Segment Open

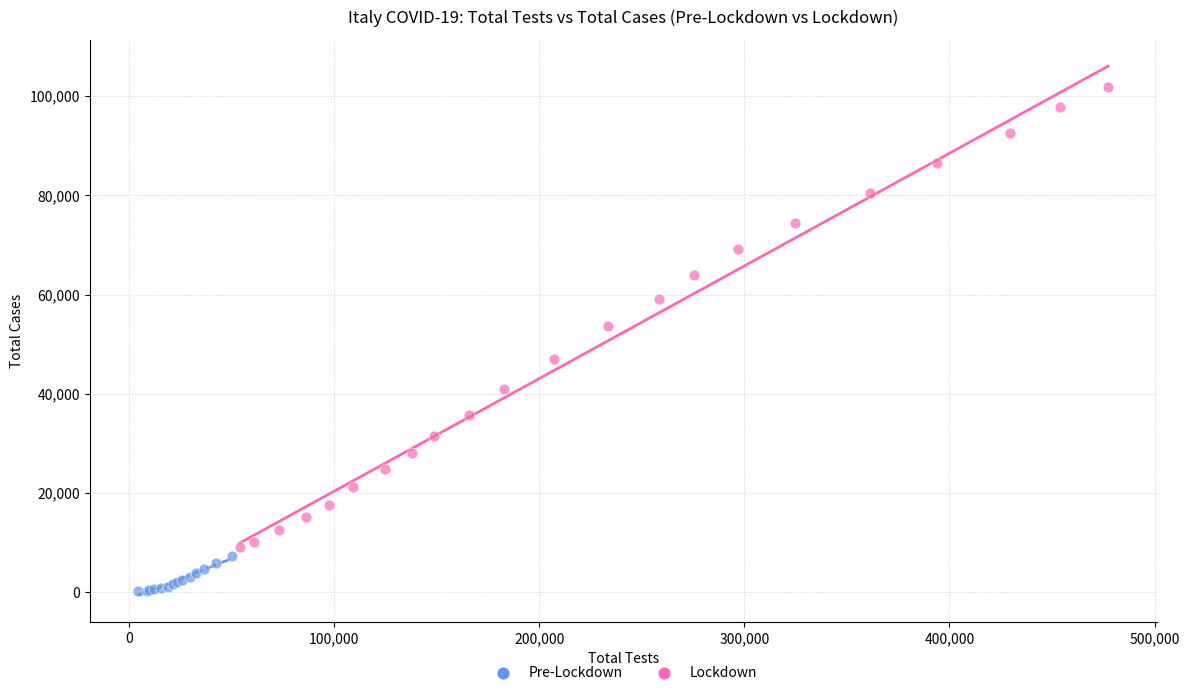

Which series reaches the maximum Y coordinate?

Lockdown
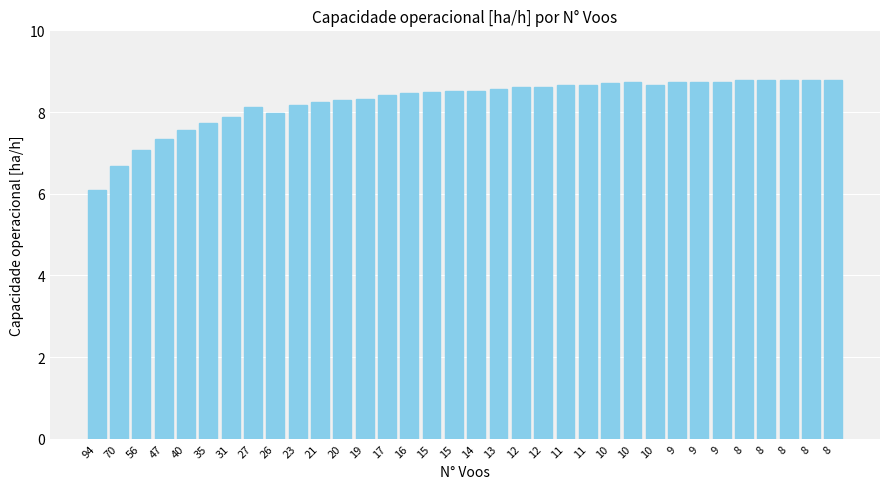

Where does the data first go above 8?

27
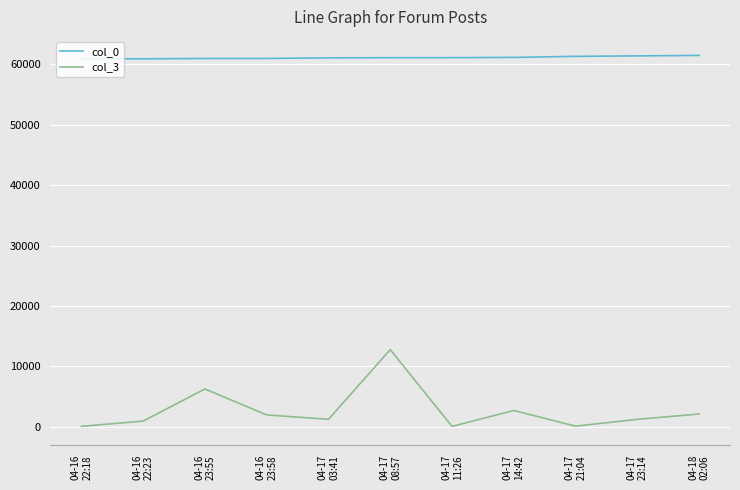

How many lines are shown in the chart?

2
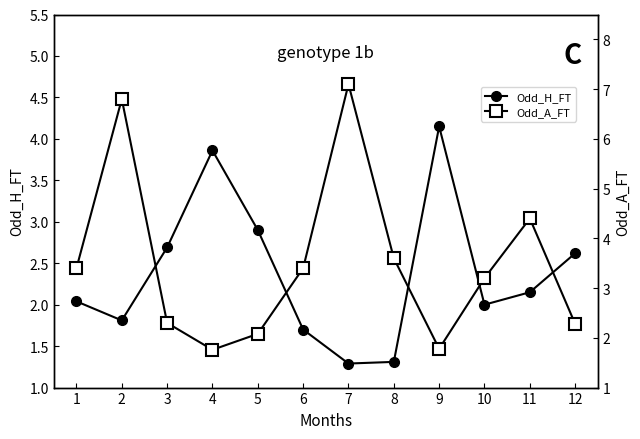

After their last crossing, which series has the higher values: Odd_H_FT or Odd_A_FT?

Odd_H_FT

Segment Closed

◆ **THE PROBLEM**: Rewrite the text lines of the items above as a single numbered list, skipping blank lines and leaving out the pictures.

◆ **EXERCISE OUTPUT**:
1. Which series reaches the maximum Y coordinate?
2. Lockdown
3. Where does the data first go above 8?
4. 27
5. How many lines are shown in the chart?
6. 2
7. After their last crossing, which series has the higher values: Odd_H_FT or Odd_A_FT?
8. Odd_H_FT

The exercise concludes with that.